Я дернулся, непроизвольно оглядывая ряды палаток и альф, выдающихся среди омег ростом и статью, отыскивая силуэт Ториниуса.
— Да. Я сбежал от контрактного брака и мужа, — решение признаться выскочило внезапно, и я раздраженно сжал губы, досадуя на себя за очередную глупость.
— Я подозревал что-то подобное. Хорошо. В трех часах пути отсюда есть небольшой городок, в котором живут мои друзья, один из них сдает квартиру — он на лето уезжает в столицу на заработки. Я узнаю у него, сможешь ли ты пожить там какое-то время. Тебе обязательно ехать сегодня? Ты увидел кого-то знакомого?
Я отрицательно качнул головой. Это просто не мог быть Тори. Он бы ни за что не надел дурацкие пластиковые очки с огромными звездами и не побрился бы налысо, и уж точно не остался стоять там, узнав меня.
— Тогда может, есть смысл дождаться завтрашнего утра и спокойно поехать? Сегодня на ночь мы вряд ли найдем жилье в этом городе. А вот завтра, даже если друга не будет, мы сможем остановиться в отеле или подыскать тебе другое жилье.
— Но завтра же концерт, на котором ты должен выступать с группой — ты ждал этого полгода!
— Когда хорошему человеку нужна помощь, концерты отпадают, — мягко улыбнулся Колтон. — Если тебе надо, можно выехать и в ночь, но придется все равно ночевать где-то в лесу, я противник гонок по ночной дороге.
Мне было неловко срывать друга с концерта, да и Васяка почти оторвал рукав, дергая за него возмущенно, поэтому я решил остаться до завтра — одна ночь погоды не сделает.
— Во сколько вы завтра выступаете?
— Открытие в девять утра, мы поем примерно в одиннадцать.
— Значит, поедем после выступления, — заставлять Колтона пропустить выступление было бы свинством — просто постараюсь не отсвечивать, а завтра в обед уже уеду.
— Спасибо! — с чувством произнес Колтон, и нерешительно прикоснулся к моей ладони. — Ты так стойко переносишь лишения, что рядом с тобой чувствуешь себя каким-то недоальфой.
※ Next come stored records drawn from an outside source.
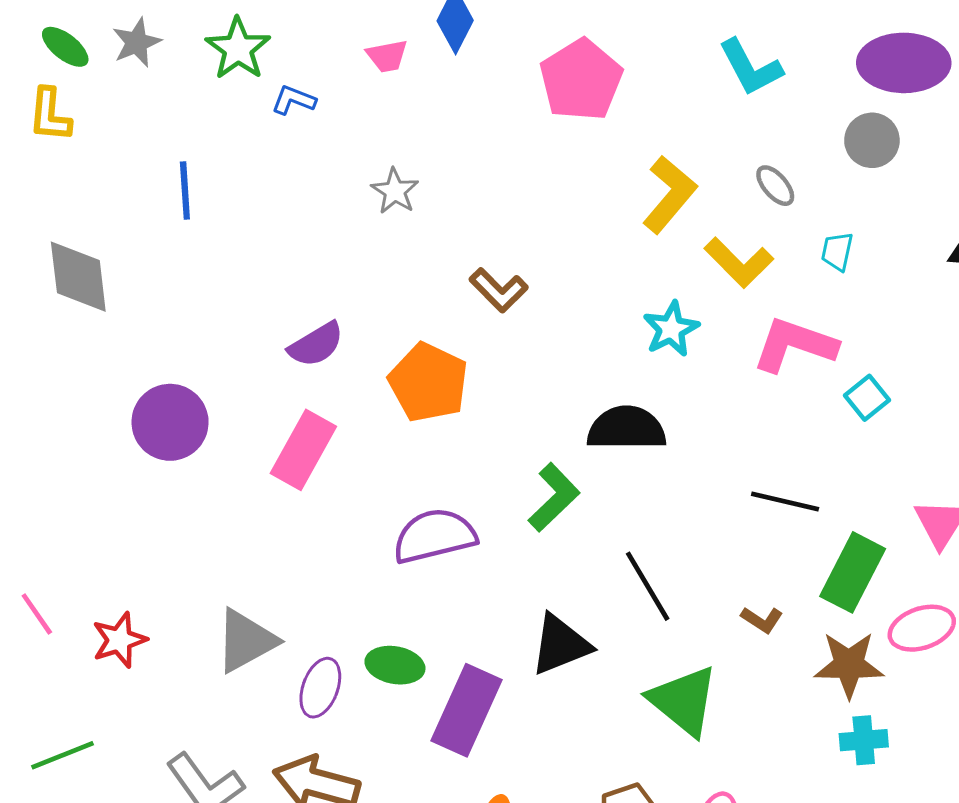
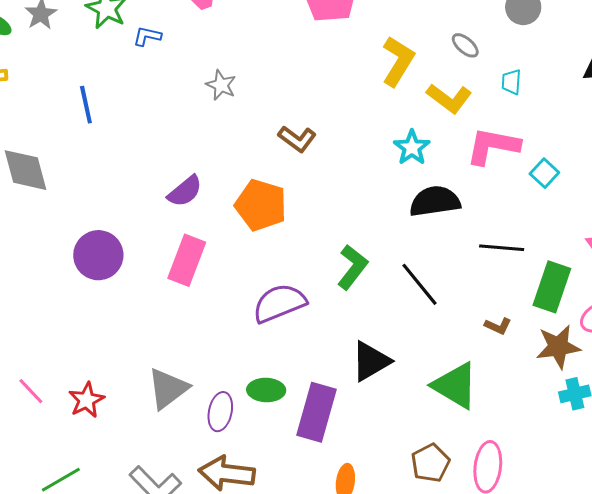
black semicircle: (627, 428) -> (435, 201), moved
black line: (648, 586) -> (419, 284), moved

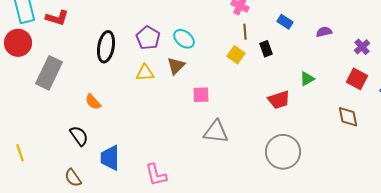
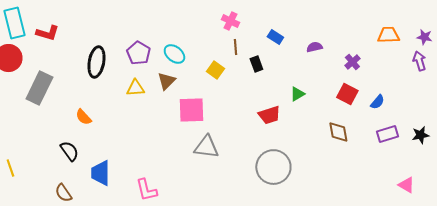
yellow square: (236, 55) -> (215, 70), moved
pink square: (201, 95) -> (191, 110), size x1.6

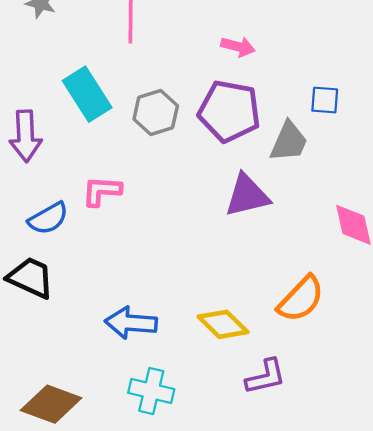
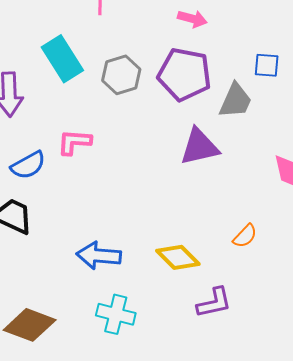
orange semicircle: (301, 299) -> (245, 236), size x0.6

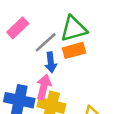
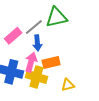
pink rectangle: (18, 28) -> (13, 36), moved
orange rectangle: (74, 50) -> (51, 62), moved

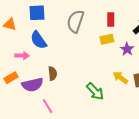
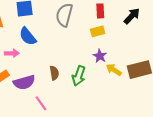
purple star: (127, 49) -> (100, 56), moved
brown semicircle: (53, 73) -> (54, 73), moved
green arrow: (95, 91) -> (79, 76), moved, turned 66

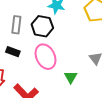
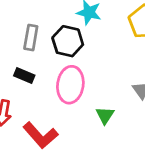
pink ellipse: (46, 57) -> (70, 85), turned 30

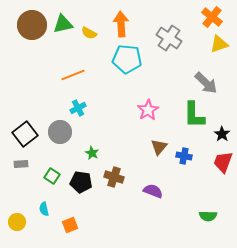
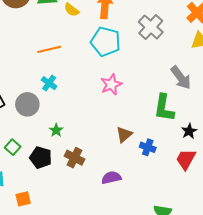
cyan cross: (78, 108) -> (49, 83), turned -35
pink star: (148, 110) -> (111, 84), moved
purple semicircle: (153, 191) -> (111, 178), turned -42

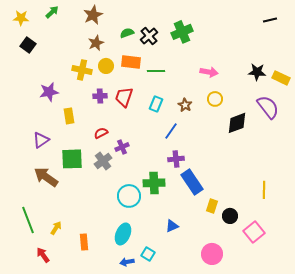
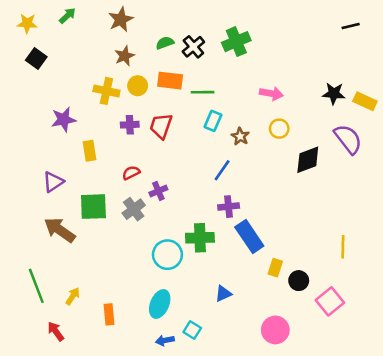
cyan rectangle: (156, 104) -> (213, 121), moved

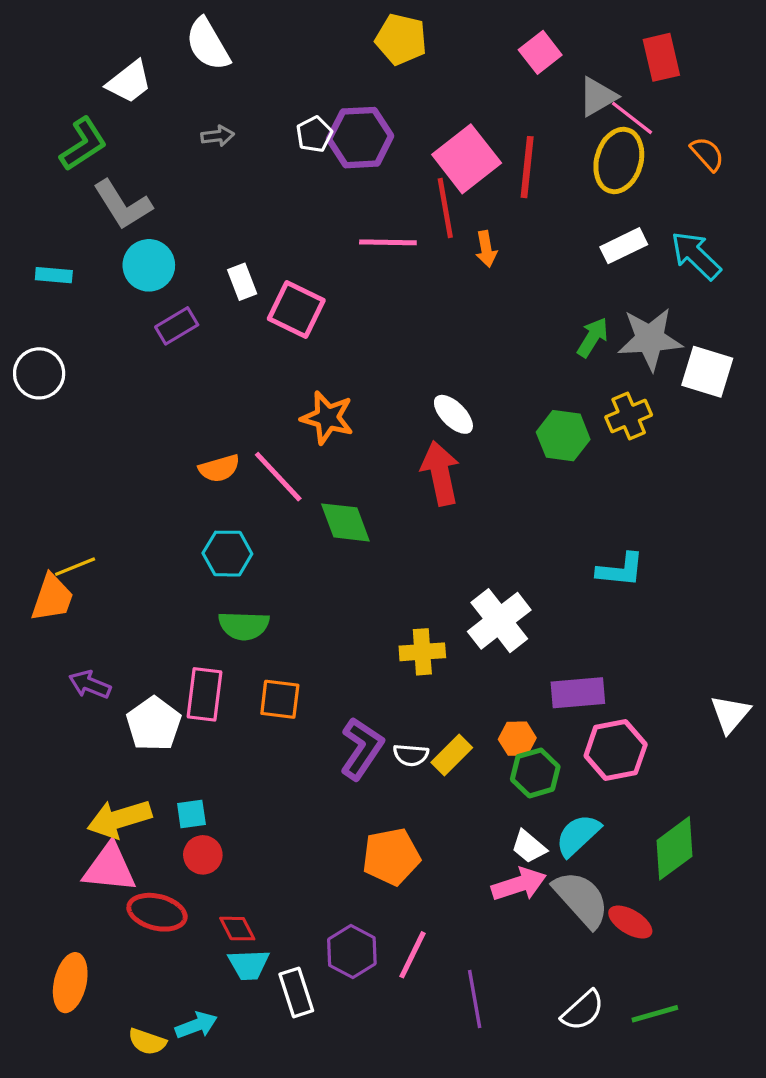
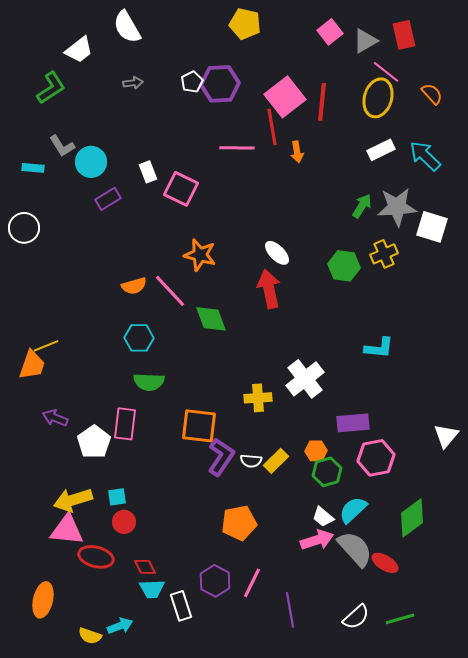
gray triangle: (598, 97) -> (365, 41), moved
gray L-shape: (123, 205) -> (62, 146), moved, size x0.7
orange square: (280, 699) -> (199, 426), moved, size x1.4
Ты же наверняка хочешь чего-то особенного, но за тобой просто некому поухаживать. Проси меня на правах друга, буду исполнять твои желания.
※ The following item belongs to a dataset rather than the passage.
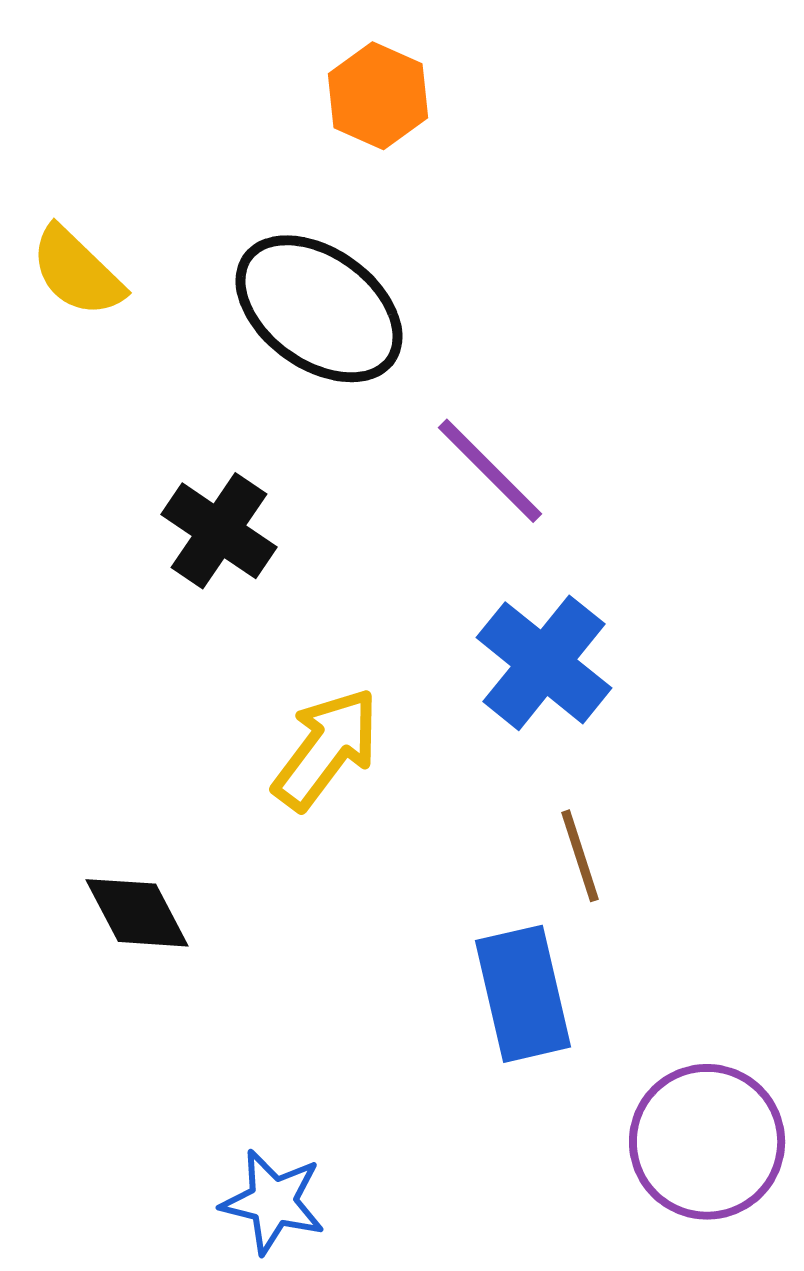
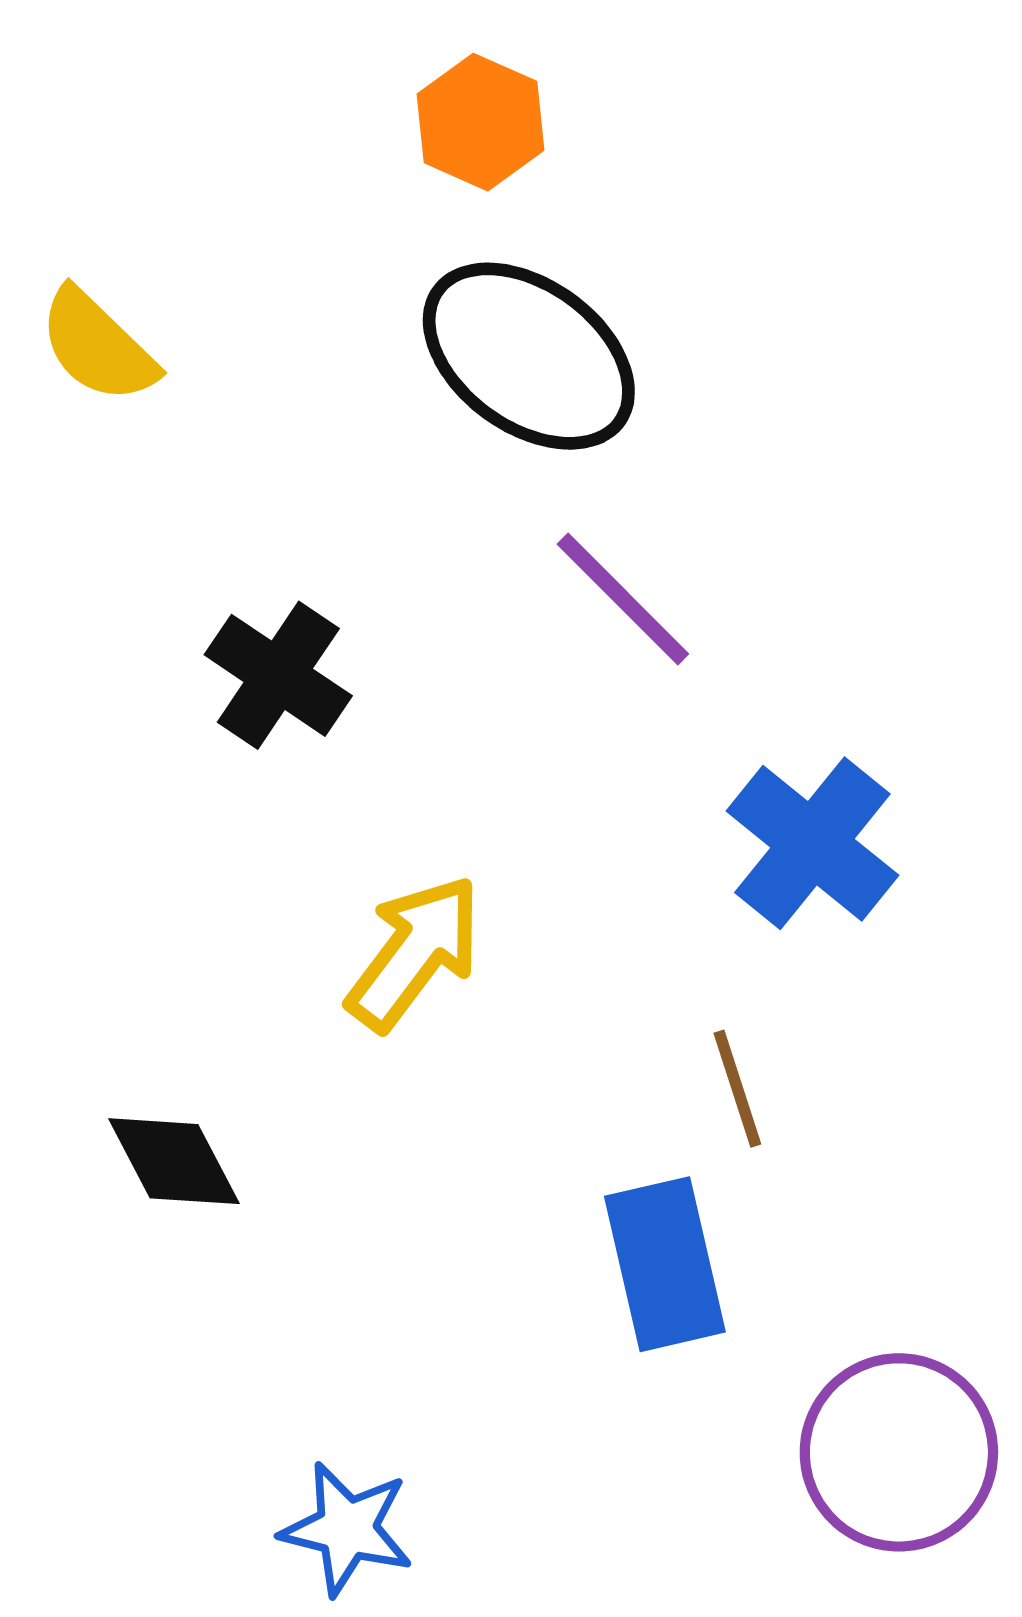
black ellipse: (319, 309) -> (529, 356), moved
blue cross: (544, 663) -> (812, 843), moved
Я вспомнил про заячьи ягоды и улыбнулся. Хотелось купаться, но Василий меня еще вчера предупредил, что парик не удержится, и все инкогнито пойдет коту под хвост. Мы с ним представили уплывающий по реке парик и поржали вдвоем. А я очередной раз раздраженно почесал голову — ходить в парике и спать в нем, было адским мучением. Каждый день я расчесывал эту гриву, то делал хвостик, то заплетал косички — на большее парика не хватало, иначе было бы видно, что волосы не мои. После косичек на меня стали странно коситься еще в автобусе, и Бисси в своей манере сказал:
— Ник, в этих косичках ты вылитая мечта педофила, да еще с животом. Просто атас! Ты даже во мне пробуждаешь что-то темное и неприличное, чувак.